• INPUT RECORDS:
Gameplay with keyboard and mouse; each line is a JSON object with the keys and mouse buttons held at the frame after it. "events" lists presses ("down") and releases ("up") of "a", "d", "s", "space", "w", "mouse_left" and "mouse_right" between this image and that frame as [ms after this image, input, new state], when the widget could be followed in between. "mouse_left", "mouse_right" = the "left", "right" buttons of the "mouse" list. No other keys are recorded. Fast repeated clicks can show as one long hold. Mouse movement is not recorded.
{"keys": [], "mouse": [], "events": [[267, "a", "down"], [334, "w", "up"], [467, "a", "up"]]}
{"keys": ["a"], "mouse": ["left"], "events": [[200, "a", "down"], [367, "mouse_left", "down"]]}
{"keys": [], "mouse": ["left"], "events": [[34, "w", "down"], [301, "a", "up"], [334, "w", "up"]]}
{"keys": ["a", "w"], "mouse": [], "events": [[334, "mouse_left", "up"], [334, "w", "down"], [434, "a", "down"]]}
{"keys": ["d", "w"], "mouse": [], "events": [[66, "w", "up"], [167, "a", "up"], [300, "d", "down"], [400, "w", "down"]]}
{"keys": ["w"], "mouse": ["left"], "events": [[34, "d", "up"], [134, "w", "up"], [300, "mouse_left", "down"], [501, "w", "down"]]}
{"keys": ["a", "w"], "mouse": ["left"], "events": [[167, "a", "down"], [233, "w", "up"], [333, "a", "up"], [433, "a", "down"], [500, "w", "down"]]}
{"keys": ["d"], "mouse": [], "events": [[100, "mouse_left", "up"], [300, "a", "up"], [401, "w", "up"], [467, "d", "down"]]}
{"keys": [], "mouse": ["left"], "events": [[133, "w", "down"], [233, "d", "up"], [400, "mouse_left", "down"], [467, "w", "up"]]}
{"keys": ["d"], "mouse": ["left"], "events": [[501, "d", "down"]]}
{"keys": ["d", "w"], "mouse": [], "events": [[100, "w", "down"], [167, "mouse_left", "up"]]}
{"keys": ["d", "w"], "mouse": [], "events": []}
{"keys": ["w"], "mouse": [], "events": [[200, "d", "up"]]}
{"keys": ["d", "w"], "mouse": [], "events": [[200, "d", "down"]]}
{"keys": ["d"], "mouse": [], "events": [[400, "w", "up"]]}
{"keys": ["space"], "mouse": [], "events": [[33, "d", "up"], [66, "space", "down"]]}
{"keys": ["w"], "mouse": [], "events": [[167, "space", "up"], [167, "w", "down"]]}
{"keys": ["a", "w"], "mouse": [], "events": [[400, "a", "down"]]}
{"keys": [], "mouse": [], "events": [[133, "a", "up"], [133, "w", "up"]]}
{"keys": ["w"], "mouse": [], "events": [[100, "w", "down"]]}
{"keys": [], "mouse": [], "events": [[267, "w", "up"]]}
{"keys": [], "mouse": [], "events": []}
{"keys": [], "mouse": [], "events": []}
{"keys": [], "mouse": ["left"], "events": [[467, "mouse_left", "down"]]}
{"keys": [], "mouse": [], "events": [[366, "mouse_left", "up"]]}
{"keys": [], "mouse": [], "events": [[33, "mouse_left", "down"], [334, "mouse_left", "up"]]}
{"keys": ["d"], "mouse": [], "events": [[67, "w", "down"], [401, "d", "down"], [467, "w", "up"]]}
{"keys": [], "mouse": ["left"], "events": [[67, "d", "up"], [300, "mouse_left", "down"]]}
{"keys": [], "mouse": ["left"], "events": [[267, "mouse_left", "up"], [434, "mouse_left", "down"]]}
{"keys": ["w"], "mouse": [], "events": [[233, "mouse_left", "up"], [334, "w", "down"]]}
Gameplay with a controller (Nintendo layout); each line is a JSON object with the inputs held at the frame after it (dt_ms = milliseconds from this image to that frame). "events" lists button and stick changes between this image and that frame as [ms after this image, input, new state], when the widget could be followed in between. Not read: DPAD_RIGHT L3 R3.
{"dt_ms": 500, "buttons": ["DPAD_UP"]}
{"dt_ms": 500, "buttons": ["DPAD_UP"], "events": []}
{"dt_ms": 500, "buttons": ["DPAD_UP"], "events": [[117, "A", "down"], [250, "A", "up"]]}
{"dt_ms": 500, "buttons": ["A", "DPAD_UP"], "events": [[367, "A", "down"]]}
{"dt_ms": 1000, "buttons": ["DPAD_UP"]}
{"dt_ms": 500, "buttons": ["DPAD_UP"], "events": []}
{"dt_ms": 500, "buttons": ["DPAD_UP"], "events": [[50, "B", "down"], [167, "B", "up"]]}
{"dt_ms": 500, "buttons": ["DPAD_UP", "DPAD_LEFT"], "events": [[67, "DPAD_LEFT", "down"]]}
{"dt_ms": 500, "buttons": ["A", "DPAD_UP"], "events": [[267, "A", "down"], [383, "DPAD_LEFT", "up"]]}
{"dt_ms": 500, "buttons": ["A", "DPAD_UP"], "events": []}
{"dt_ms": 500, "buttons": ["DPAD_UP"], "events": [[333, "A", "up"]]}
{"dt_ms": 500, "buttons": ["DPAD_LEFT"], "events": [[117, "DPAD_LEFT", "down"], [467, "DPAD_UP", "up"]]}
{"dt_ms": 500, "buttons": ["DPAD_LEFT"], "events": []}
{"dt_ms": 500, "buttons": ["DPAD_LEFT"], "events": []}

• WHAT YOU WILL DO: Every line of the data should be copied exactly.

• TASK SOLUTION:
Gameplay with keyboard and mouse; each line is a JSON object with the keys and mouse buttons held at the frame after it. "events" lists presses ("down") and releases ("up") of "a", "d", "s", "space", "w", "mouse_left" and "mouse_right" between this image and that frame as [ms after this image, input, new state], when the widget could be followed in between. "mouse_left", "mouse_right" = the "left", "right" buttons of the "mouse" list. No other keys are recorded. Fast repeated clicks can show as one long hold. Mouse movement is not recorded.
{"keys": [], "mouse": [], "events": [[267, "a", "down"], [334, "w", "up"], [467, "a", "up"]]}
{"keys": ["a"], "mouse": ["left"], "events": [[200, "a", "down"], [367, "mouse_left", "down"]]}
{"keys": [], "mouse": ["left"], "events": [[34, "w", "down"], [301, "a", "up"], [334, "w", "up"]]}
{"keys": ["a", "w"], "mouse": [], "events": [[334, "mouse_left", "up"], [334, "w", "down"], [434, "a", "down"]]}
{"keys": ["d", "w"], "mouse": [], "events": [[66, "w", "up"], [167, "a", "up"], [300, "d", "down"], [400, "w", "down"]]}
{"keys": ["w"], "mouse": ["left"], "events": [[34, "d", "up"], [134, "w", "up"], [300, "mouse_left", "down"], [501, "w", "down"]]}
{"keys": ["a", "w"], "mouse": ["left"], "events": [[167, "a", "down"], [233, "w", "up"], [333, "a", "up"], [433, "a", "down"], [500, "w", "down"]]}
{"keys": ["d"], "mouse": [], "events": [[100, "mouse_left", "up"], [300, "a", "up"], [401, "w", "up"], [467, "d", "down"]]}
{"keys": [], "mouse": ["left"], "events": [[133, "w", "down"], [233, "d", "up"], [400, "mouse_left", "down"], [467, "w", "up"]]}
{"keys": ["d"], "mouse": ["left"], "events": [[501, "d", "down"]]}
{"keys": ["d", "w"], "mouse": [], "events": [[100, "w", "down"], [167, "mouse_left", "up"]]}
{"keys": ["d", "w"], "mouse": [], "events": []}
{"keys": ["w"], "mouse": [], "events": [[200, "d", "up"]]}
{"keys": ["d", "w"], "mouse": [], "events": [[200, "d", "down"]]}
{"keys": ["d"], "mouse": [], "events": [[400, "w", "up"]]}
{"keys": ["space"], "mouse": [], "events": [[33, "d", "up"], [66, "space", "down"]]}
{"keys": ["w"], "mouse": [], "events": [[167, "space", "up"], [167, "w", "down"]]}
{"keys": ["a", "w"], "mouse": [], "events": [[400, "a", "down"]]}
{"keys": [], "mouse": [], "events": [[133, "a", "up"], [133, "w", "up"]]}
{"keys": ["w"], "mouse": [], "events": [[100, "w", "down"]]}
{"keys": [], "mouse": [], "events": [[267, "w", "up"]]}
{"keys": [], "mouse": [], "events": []}
{"keys": [], "mouse": [], "events": []}
{"keys": [], "mouse": ["left"], "events": [[467, "mouse_left", "down"]]}
{"keys": [], "mouse": [], "events": [[366, "mouse_left", "up"]]}
{"keys": [], "mouse": [], "events": [[33, "mouse_left", "down"], [334, "mouse_left", "up"]]}
{"keys": ["d"], "mouse": [], "events": [[67, "w", "down"], [401, "d", "down"], [467, "w", "up"]]}
{"keys": [], "mouse": ["left"], "events": [[67, "d", "up"], [300, "mouse_left", "down"]]}
{"keys": [], "mouse": ["left"], "events": [[267, "mouse_left", "up"], [434, "mouse_left", "down"]]}
{"keys": ["w"], "mouse": [], "events": [[233, "mouse_left", "up"], [334, "w", "down"]]}
Gameplay with a controller (Nintendo layout); each line is a JSON object with the inputs held at the frame after it (dt_ms = milliseconds from this image to that frame). "events" lists button and stick changes between this image and that frame as [ms after this image, input, new state], when the widget could be followed in between. Not read: DPAD_RIGHT L3 R3.
{"dt_ms": 500, "buttons": ["DPAD_UP"]}
{"dt_ms": 500, "buttons": ["DPAD_UP"], "events": []}
{"dt_ms": 500, "buttons": ["DPAD_UP"], "events": [[117, "A", "down"], [250, "A", "up"]]}
{"dt_ms": 500, "buttons": ["A", "DPAD_UP"], "events": [[367, "A", "down"]]}
{"dt_ms": 1000, "buttons": ["DPAD_UP"]}
{"dt_ms": 500, "buttons": ["DPAD_UP"], "events": []}
{"dt_ms": 500, "buttons": ["DPAD_UP"], "events": [[50, "B", "down"], [167, "B", "up"]]}
{"dt_ms": 500, "buttons": ["DPAD_UP", "DPAD_LEFT"], "events": [[67, "DPAD_LEFT", "down"]]}
{"dt_ms": 500, "buttons": ["A", "DPAD_UP"], "events": [[267, "A", "down"], [383, "DPAD_LEFT", "up"]]}
{"dt_ms": 500, "buttons": ["A", "DPAD_UP"], "events": []}
{"dt_ms": 500, "buttons": ["DPAD_UP"], "events": [[333, "A", "up"]]}
{"dt_ms": 500, "buttons": ["DPAD_LEFT"], "events": [[117, "DPAD_LEFT", "down"], [467, "DPAD_UP", "up"]]}
{"dt_ms": 500, "buttons": ["DPAD_LEFT"], "events": []}
{"dt_ms": 500, "buttons": ["DPAD_LEFT"], "events": []}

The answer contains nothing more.